### DATA FOR THIS TASK

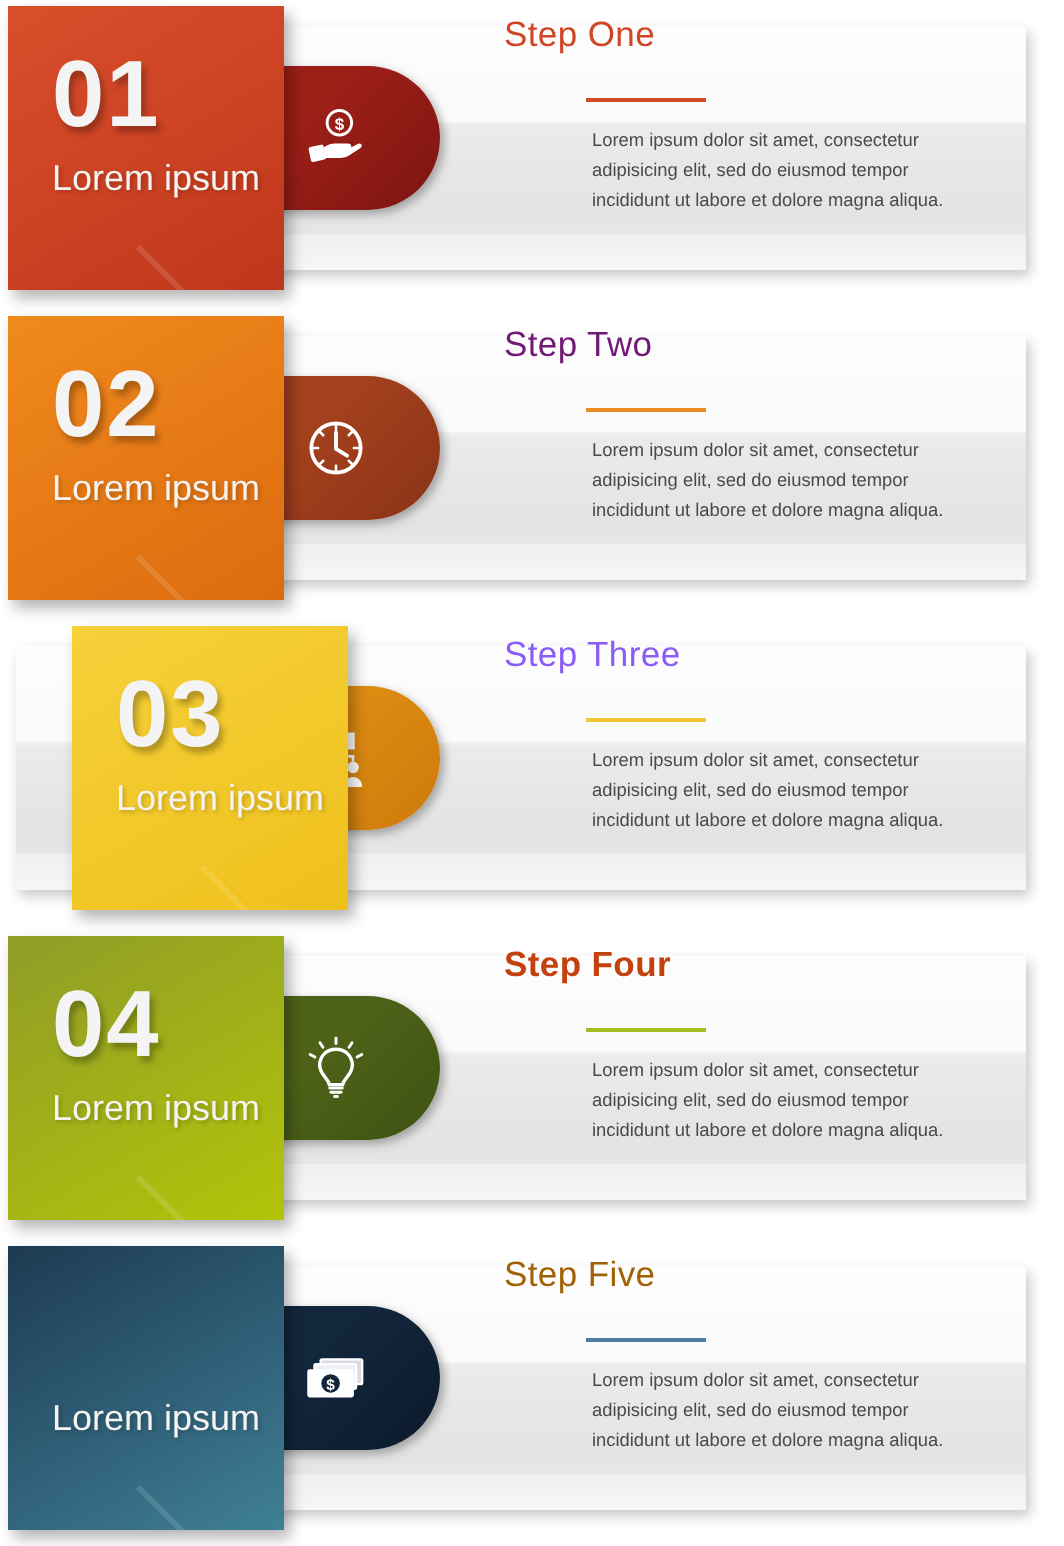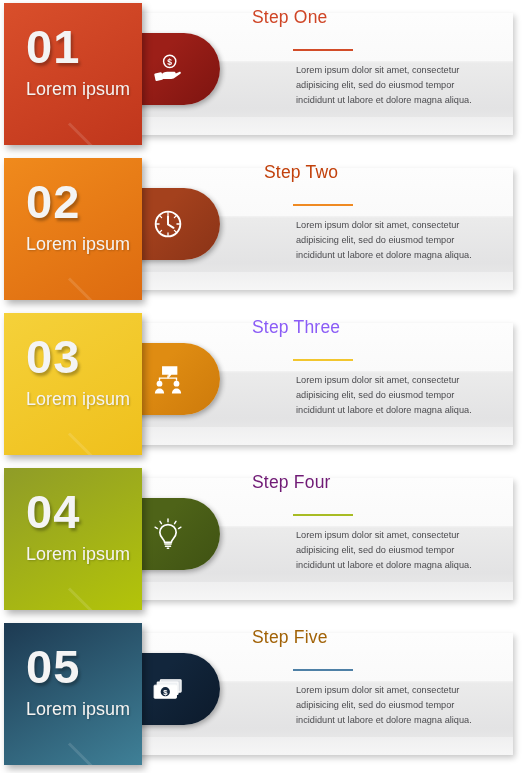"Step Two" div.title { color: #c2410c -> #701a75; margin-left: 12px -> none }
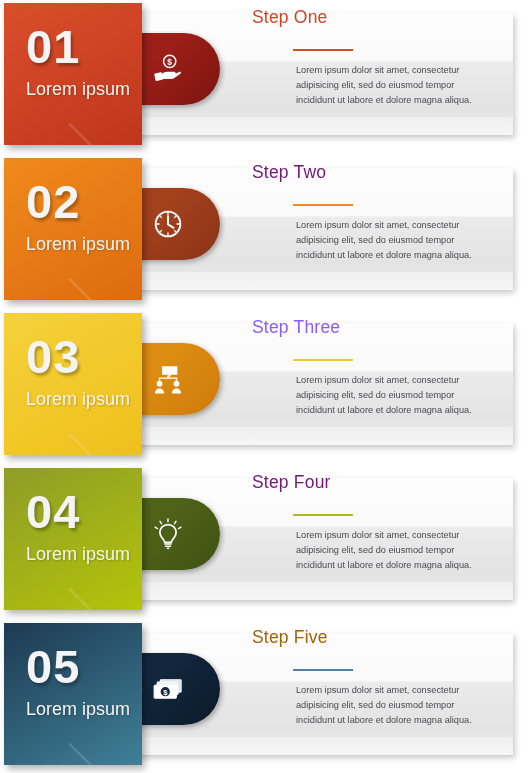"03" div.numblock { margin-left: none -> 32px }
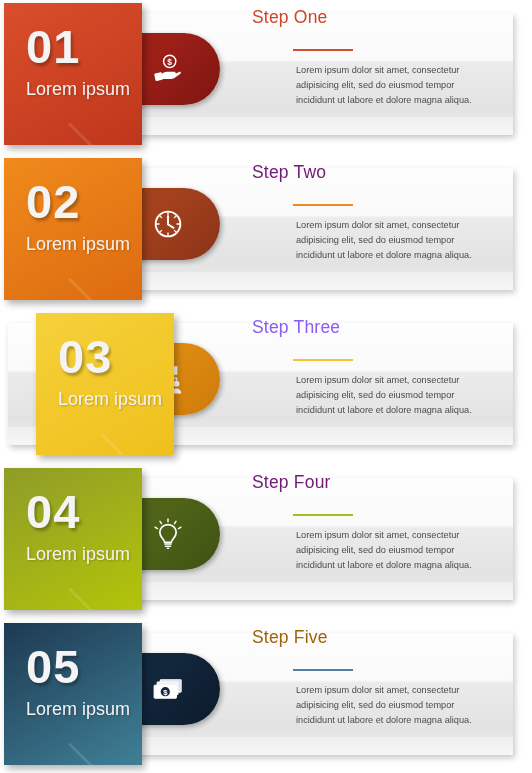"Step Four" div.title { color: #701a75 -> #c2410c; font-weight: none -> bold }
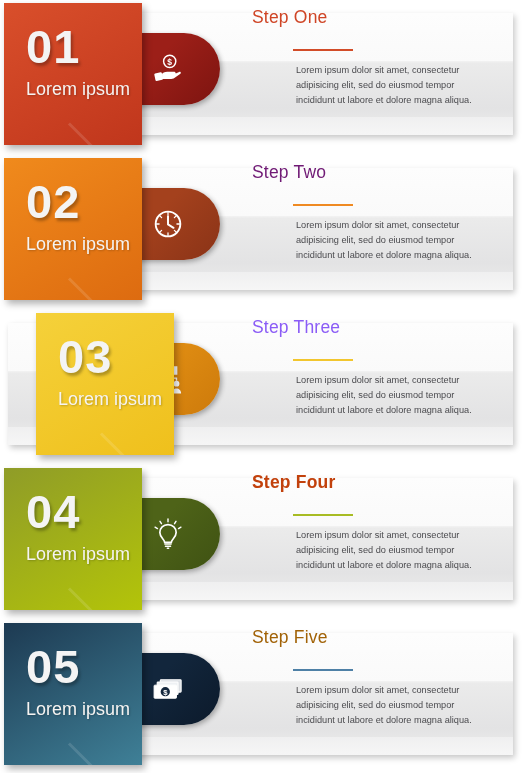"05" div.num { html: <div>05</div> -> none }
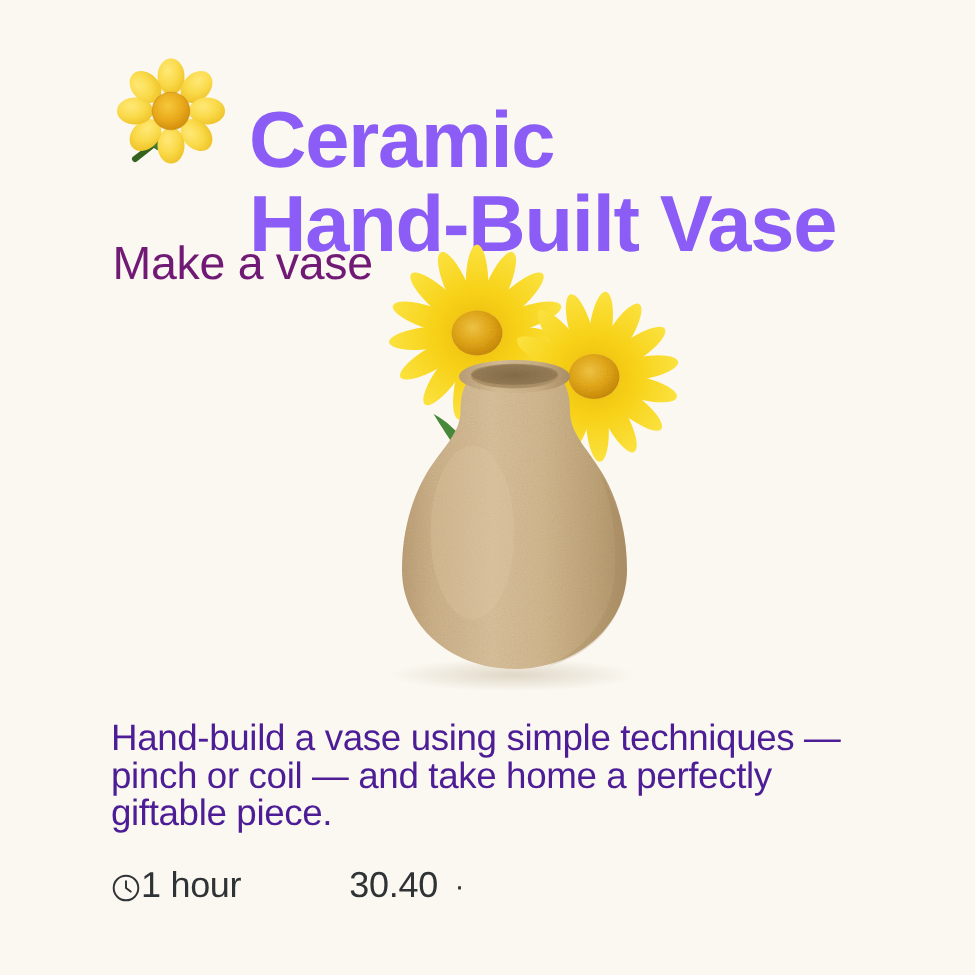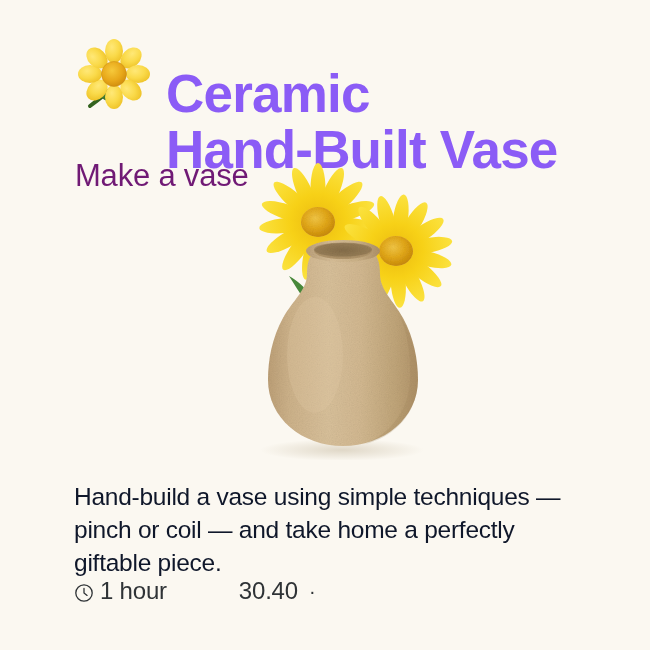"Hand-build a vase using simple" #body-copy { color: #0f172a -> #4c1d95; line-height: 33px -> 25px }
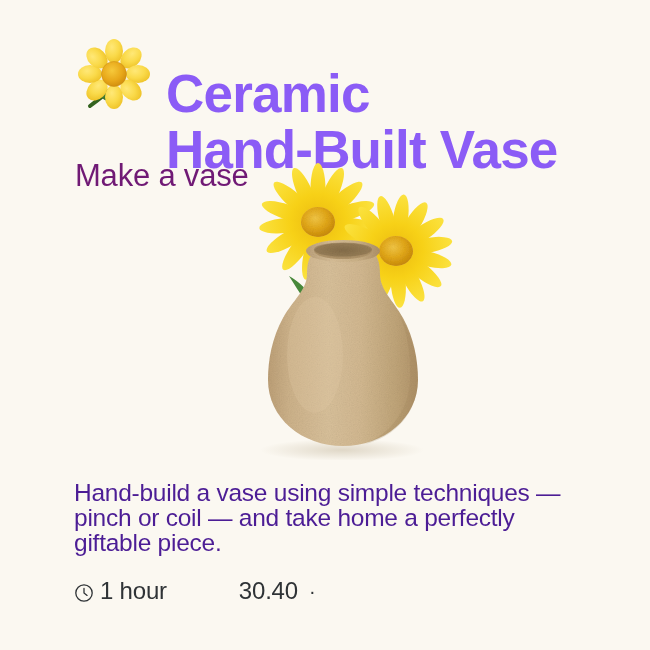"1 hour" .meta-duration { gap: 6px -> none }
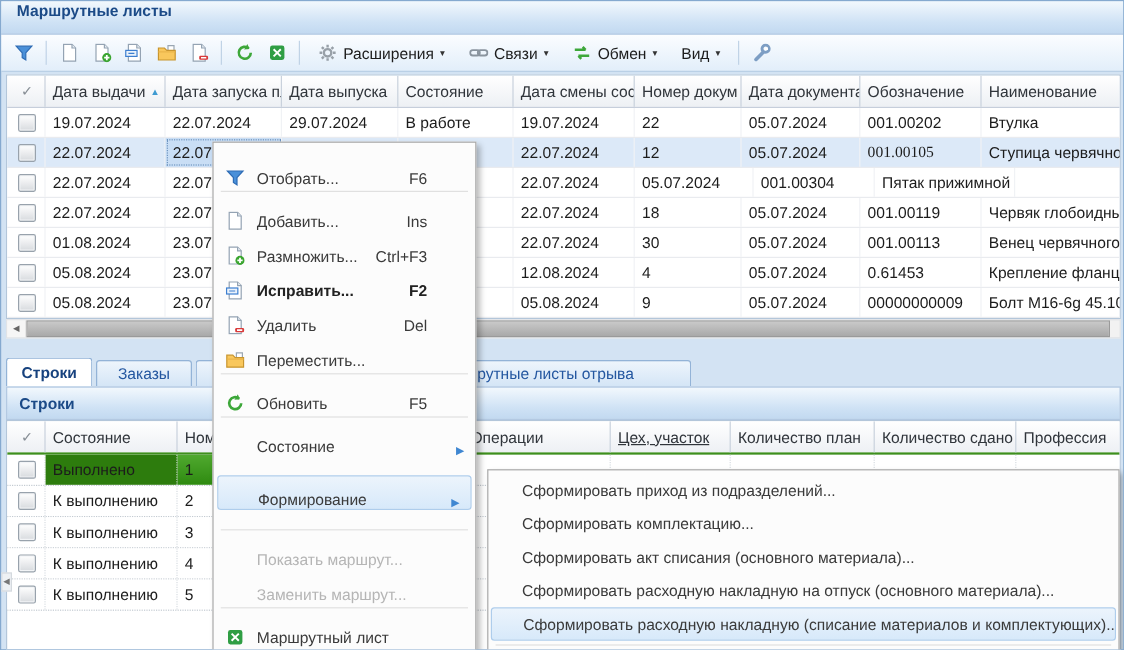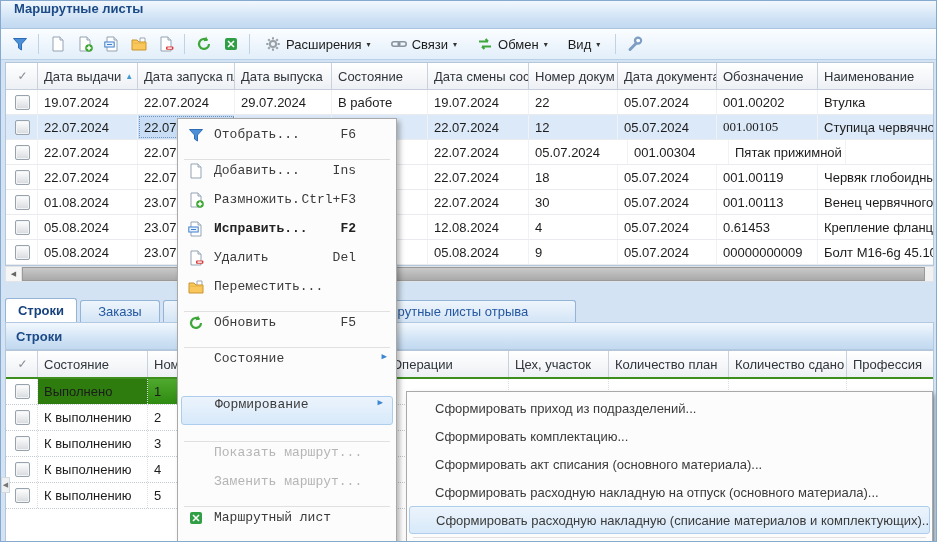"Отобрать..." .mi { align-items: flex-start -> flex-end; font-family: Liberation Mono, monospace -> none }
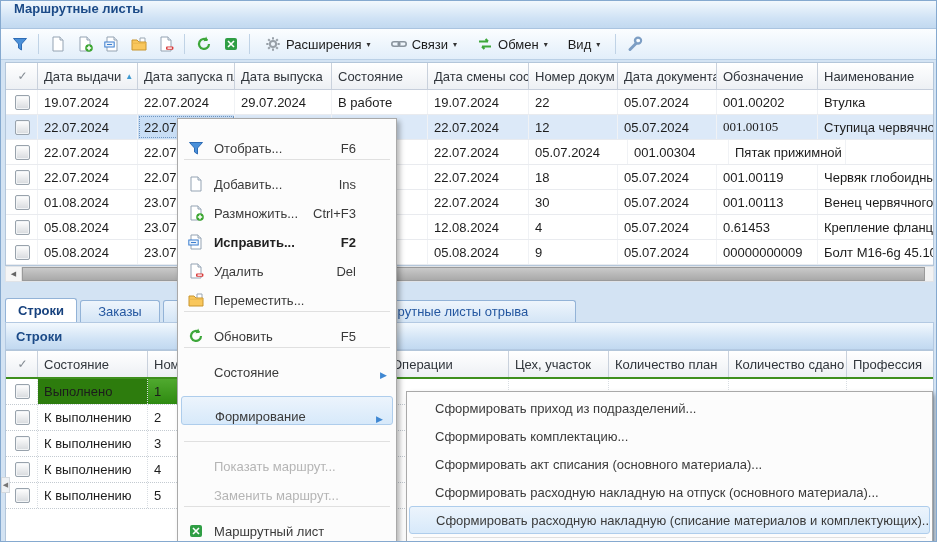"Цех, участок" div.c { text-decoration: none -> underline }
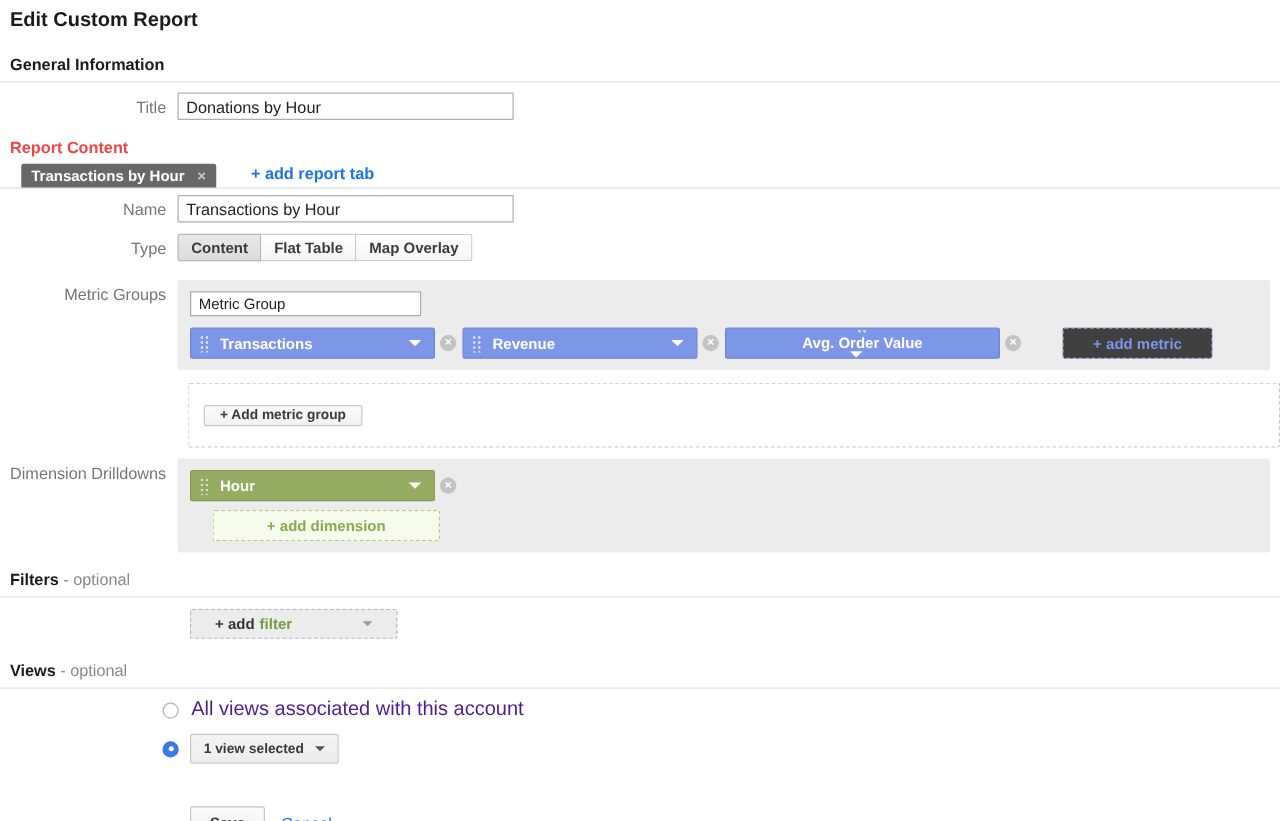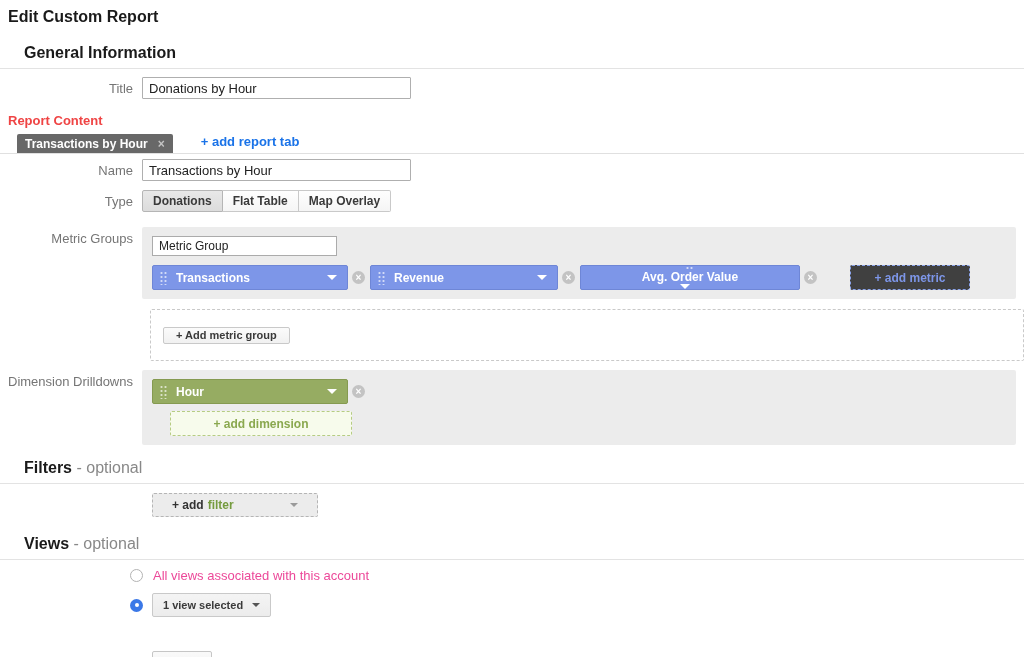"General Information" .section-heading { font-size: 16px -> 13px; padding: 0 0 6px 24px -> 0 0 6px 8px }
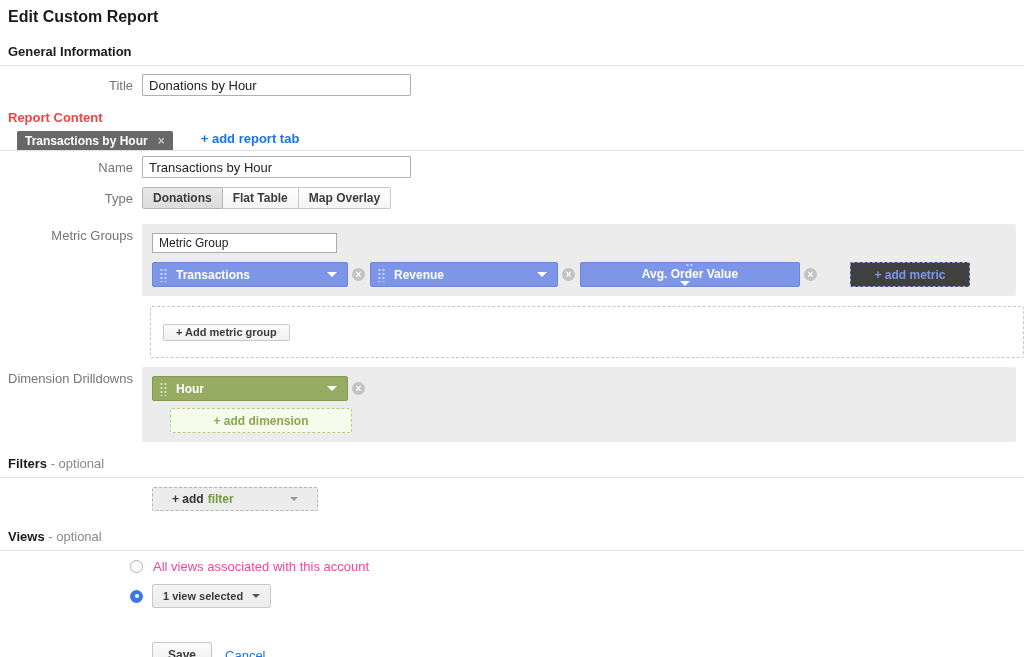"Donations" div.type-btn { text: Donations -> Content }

######

WORK INSTRUCTIONS: For this exercise, transcribe the entries verbatim and skip all pictures.

TASK RESULT:
"Step Two" div.title { color: #c2410c -> #701a75; margin-left: 12px -> none }
"03" div.numblock { margin-left: none -> 32px }
"Step Four" div.title { color: #701a75 -> #c2410c; font-weight: none -> bold }
"05" div.num { html: <div>05</div> -> none }
"Hand-build a vase using simple" #body-copy { color: #0f172a -> #4c1d95; line-height: 33px -> 25px }
"1 hour" .meta-duration { gap: 6px -> none }
"Отобрать..." .mi { align-items: flex-start -> flex-end; font-family: Liberation Mono, monospace -> none }
"Цех, участок" div.c { text-decoration: none -> underline }
"General Information" .section-heading { font-size: 16px -> 13px; padding: 0 0 6px 24px -> 0 0 6px 8px }
"Donations" div.type-btn { text: Donations -> Content }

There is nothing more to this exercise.